The conversation quickly moved to the business risks associated with applications, whether commercial SaaS or custom-built. Charles stresses that applications are where the business actually takes place. For example, in a bank, that’s where the money is moved. For a healthcare company, health information is vital and protecting personal health information (PHI) is a primary concern. “What I like about Reveal,” states Charles, “is that it addresses business services and not just the data where others seem to focus.”

Uniqueness of RevealSecurity’s technology?

“There are two major elements that RevealSecurity brings into the discussion about traditional threat that are really critical,” Charles states.

The first element is the focus on the application layer.

Historically, most of the tools in this space were either infrastructure-oriented, or they centered around data-leakage events. “None of the legacy products in this space ever really thought about business applications,” Charles says. “They were focusing on operating systems and infrastructure.”

The second element is the concept of the user journey.

Other insider threat solutions tend to have rudimentary ways to define good and bad behavior. “As a result, you have systems with high false-positive and false-negative rates, which means that they are creating a lot of work for the SecOps.”

Charles differentiates RevealSecurity’s technology. “By thinking in a more sophisticated, analytical way about what constitutes good behavior and anomalous behavior, you get a much higher fidelity of alerts.” RevealSecurity points the SOC team to the right things instead of wasting all their energy chasing false positives.

High fidelity is necessary for automation

A critical element in breaches is the Mean Time To Detection (MTTD), the time between when the bad guy gets into the environment and the time they get detected. Charles says, “If you catch him in the first hours or days odds are that the cost is close to zero. If you get to months, it’s a whole different story.”

Sharing his experience, Charles added, “When I was an operational CISO, within my SOC, I had a whole team dedicated to figuring out how to create higher fidelity data going into the SOC.” If security tools could present higher-fidelity data, that team wouldn’t need to exist. Furthermore, if the tools integrate well with the SOC, automated processes can be created around them. We can automate the response and take a huge burden off the SOC teams if we can get to the point where we say, “If I see this kind of alert, I know with absolute certainty that it is legitimate.”

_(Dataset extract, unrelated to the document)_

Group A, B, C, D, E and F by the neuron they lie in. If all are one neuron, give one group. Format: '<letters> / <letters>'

UEBA as a solution for insider risk

UEBA’s job is to help us understand when human beings inside our organization, either in their own persona or in their captured persona, are behaving badly. Legacy UEBA solutions failed because they are too limited in scope of what it looked at and because it creates a high false positive rate. The work it creates often outweighs the value it generates. Charles says, “UEBA has started to fade away; Gartner describes it as just a feature in the SOC.”

Insider threat protection should be one of the critical feeds into a SOC, but that depends on the quality of the data. “Reveal allows you, for the first time, to re-think the insider threat space with a much higher likelihood of success with a much lower negative impact on your operations. With the higher fidelity reporting, a much higher value is delivered because what you are finding is legitimate bad activity that is putting your company at risk.”

Transactions flow through applications

Thinking about the broad scope and operations of a large SecOps team, Charles places RevealSecurity among internal data science and threat hunters. “When I was in my last role,” he recounts, “I had a whole data team who looked at all the information coming into the data lakes. We were pulling in logs from everywhere. They were developing their own methodologies to work through all this data to try to improve detection capabilities.” Charles is a believer in buying solutions if you can find them, rather than building your own.

How should Security teams think of RevealSecurity? Charles has a ready answer: “Their most important assets are the business transactions that flow through their applications. Reveal is the first solution that has come to market that addresses that most critical part of the environment.”